There are a few different jack sockets on the market that all do similar things, but slightly different ways. We’ll start by looking at the two main categories; mono and stereo.
Mono Jack Socket
A mono jack is what you will find in the vast majority of guitars. They have two connective parts. The tip connects to the very end of an input plug and connects all of your instrument’s positive, or ‘hot’ output to your amp. The other part of the jack is the ground. This is a small metal tube that the input lead sides through. When the lead is firmly connected to the jack, the outer part of the plug’s connector is touching this tube. This is the point where all your grounding a shielding connect out of your instrument.
Stereo Jack Socket
The other type of jack socket is a Stereo jack. This works in exactly the same way but with the addition of another metal ring. The ring is generally used as a switch to complete the ground side of an active circuit. The negative side of a 9V battery is usually connected to the ring. This circuit is only activated when the input lead is inserted.
Each part of the jack is isolated from the other, so there is only a electrical connection made when the input lead is inserted.
Apart from the securing nut coming loose, the most usual problem that happens with a jack is that the hot tip is not making a good connection to the lead. When playing the guitar, you can sometimes move the lead and totally kill the signal from your guitar. This could be where the hot tip looses connection with the end of the lead.
The hot tip is a piece of spring steel, so you can easily bend it over slightly to make a stronger connection with the end of the lead. This is by no means a complete fix for the problem, but you will get a bit more life out of the jack if needed. You may also find that the contact point of the tip is a place where corrosion will build up. A thin file or some 600grit abrasive paper will clean that up very quickly.
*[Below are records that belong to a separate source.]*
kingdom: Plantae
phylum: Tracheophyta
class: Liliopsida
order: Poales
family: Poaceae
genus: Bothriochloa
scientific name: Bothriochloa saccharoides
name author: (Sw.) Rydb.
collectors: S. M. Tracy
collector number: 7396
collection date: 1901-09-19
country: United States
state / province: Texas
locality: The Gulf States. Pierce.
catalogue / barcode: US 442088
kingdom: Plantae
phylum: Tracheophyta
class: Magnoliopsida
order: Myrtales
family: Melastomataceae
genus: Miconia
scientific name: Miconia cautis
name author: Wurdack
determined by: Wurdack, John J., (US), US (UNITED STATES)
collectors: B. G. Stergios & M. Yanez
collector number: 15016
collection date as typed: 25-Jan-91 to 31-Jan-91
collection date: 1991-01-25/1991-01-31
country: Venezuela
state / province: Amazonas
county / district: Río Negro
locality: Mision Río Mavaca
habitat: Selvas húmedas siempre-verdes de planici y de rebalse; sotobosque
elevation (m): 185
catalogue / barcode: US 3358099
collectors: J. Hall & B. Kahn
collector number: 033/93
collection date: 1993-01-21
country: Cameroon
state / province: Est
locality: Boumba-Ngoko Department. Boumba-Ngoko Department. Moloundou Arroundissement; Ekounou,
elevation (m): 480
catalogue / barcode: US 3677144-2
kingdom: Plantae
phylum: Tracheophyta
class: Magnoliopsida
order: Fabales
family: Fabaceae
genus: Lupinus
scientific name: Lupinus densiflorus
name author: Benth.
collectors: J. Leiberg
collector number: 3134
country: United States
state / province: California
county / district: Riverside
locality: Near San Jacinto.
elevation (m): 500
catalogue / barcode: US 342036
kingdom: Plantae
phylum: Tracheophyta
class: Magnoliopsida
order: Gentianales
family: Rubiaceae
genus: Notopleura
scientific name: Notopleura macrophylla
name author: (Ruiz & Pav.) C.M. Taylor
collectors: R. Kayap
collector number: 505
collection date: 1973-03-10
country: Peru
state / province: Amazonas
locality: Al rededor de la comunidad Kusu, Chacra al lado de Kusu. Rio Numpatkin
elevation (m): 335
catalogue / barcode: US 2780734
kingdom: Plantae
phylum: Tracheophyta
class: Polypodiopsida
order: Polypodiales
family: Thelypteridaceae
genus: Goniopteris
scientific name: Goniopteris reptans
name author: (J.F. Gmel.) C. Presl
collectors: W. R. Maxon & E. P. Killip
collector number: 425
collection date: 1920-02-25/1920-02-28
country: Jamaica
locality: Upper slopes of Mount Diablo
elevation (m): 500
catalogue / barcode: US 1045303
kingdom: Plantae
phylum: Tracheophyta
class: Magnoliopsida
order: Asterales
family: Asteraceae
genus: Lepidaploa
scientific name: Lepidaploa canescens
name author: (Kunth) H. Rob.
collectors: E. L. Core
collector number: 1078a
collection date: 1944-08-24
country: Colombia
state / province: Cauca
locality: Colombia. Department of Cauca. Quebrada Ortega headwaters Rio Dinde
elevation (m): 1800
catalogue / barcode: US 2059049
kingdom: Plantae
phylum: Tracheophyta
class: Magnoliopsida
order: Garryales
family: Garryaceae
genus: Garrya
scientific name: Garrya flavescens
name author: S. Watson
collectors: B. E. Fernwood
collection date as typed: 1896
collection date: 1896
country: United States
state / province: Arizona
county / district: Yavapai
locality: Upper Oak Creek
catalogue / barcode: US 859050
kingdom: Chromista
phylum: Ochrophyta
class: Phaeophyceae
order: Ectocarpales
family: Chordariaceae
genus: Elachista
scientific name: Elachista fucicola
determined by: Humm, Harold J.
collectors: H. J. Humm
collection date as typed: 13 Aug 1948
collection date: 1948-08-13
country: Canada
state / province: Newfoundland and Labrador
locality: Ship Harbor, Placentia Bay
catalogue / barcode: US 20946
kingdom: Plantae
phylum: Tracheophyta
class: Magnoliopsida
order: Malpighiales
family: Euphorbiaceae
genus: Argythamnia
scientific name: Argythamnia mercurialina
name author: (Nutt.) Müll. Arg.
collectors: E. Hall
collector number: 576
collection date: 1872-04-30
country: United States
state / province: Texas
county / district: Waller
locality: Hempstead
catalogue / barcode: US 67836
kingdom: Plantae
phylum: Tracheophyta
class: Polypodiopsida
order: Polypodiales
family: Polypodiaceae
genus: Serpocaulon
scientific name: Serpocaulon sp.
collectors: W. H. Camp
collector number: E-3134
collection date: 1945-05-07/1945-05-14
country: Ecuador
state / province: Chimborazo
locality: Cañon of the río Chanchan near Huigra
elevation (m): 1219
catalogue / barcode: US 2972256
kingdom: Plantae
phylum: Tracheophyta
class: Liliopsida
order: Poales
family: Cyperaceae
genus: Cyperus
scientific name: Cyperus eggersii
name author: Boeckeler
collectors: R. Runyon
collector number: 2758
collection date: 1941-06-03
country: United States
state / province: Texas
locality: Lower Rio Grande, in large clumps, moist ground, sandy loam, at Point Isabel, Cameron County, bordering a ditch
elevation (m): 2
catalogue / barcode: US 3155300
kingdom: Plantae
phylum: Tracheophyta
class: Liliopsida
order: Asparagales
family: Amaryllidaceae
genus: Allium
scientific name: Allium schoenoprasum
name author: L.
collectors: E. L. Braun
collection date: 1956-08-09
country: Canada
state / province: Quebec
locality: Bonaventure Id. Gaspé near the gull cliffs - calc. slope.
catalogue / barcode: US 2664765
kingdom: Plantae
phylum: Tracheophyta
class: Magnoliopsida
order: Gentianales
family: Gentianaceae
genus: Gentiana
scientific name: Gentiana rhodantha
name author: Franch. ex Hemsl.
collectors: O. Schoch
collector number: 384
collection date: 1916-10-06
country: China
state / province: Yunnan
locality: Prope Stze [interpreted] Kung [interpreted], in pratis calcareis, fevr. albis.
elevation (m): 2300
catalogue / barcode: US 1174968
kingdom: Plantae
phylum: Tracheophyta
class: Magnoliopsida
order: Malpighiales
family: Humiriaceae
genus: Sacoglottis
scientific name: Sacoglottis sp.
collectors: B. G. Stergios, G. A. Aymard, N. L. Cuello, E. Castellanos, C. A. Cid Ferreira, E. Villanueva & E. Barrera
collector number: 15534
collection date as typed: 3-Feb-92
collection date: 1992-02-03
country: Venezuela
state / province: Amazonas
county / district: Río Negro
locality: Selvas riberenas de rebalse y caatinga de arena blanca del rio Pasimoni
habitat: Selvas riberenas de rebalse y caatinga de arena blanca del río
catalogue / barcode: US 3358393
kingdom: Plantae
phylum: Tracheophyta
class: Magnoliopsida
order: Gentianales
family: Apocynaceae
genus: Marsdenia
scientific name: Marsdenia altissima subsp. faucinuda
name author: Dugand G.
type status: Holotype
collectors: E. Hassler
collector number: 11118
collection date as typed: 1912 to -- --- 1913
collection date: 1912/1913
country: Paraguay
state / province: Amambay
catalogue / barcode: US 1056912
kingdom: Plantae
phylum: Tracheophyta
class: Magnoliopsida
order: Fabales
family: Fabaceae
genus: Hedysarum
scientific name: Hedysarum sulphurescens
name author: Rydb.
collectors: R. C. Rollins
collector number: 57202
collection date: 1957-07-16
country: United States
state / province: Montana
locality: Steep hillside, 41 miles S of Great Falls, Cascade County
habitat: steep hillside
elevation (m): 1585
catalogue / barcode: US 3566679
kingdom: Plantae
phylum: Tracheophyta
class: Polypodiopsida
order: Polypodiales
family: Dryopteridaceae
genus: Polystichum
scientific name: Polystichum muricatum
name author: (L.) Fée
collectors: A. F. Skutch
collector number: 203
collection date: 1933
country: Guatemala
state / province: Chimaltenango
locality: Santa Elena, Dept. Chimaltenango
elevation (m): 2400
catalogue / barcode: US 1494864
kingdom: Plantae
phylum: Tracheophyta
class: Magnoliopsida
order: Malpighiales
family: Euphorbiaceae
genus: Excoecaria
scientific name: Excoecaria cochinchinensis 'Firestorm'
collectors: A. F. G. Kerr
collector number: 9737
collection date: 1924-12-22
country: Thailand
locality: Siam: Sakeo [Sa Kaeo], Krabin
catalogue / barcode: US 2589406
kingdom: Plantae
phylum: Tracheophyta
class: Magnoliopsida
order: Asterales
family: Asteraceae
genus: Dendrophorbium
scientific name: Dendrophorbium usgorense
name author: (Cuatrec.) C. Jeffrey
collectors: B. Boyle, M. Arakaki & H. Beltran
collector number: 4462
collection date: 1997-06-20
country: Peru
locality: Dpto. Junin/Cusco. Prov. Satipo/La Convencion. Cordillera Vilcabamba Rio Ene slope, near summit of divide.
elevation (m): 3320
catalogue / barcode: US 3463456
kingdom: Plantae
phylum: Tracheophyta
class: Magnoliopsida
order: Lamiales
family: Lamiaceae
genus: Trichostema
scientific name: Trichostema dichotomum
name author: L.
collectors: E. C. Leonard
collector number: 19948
The next type of socket is the barrel jack. These are very common on guitars like the Ibanez RG and JEM. The barrel jack comes in both mono and stereo, although a lot of the time the stereo version is fitted.
The distinguishing factor is the solder lugs on the end of the jack. The stereo jack has three lugs while the mono only has two.
The long threaded shaft of the barrel jack also helps with eliminating hum. Inside the barrel is a set of copper alloy springs that apply even pressure to the ground side of the jack plug when inserted. This gives a much better ground connection that the metal ring of the open jacks described above.
Other Jack Variations
If you work on acoustic preamps and pickups, chases are that you will come across and Endpin Jack. This jack is the same design as the barrel jack. The main difference is with the way the jack is secured to the guitar. With the Endpin jack, the nut fits to the outside of the guitar and is covered by a second nut that doubles as a strap button.
9 Pin Jacks
The 9-pin jack has two isolated sides to it, allowing for stereo output, plus battery switching, for when you would like to combine electric and acoustic guitar pickups. If you wanted to use Fishman’s Powerchip for example, you can use the 9 pin jack to add a passive Powerbridge to a guitar with active magnetic pickups.
Switched (or Shorting) Jacks
Same as open jacks, just with a switch added between the hot tip and ground terminals. Then the jack plug is removed, the pressure on the hot tip is released and the tip moves back to its resting position. When it does this it makes connect with the other half of the switch. This shorts the connection and massively reduces hum. Imagine the noises you get when you connect a jack from your amplifier into your guitar. those crackling noises are almost eliminated.
Switched or Shorting jack are normally found in amps rather than guitars as a safety feature. When not in use, the allow any live signal, which could potentially be many hundreds of volts, to be sent straight to ground. Protecting both you as the player and your amplifier from damage.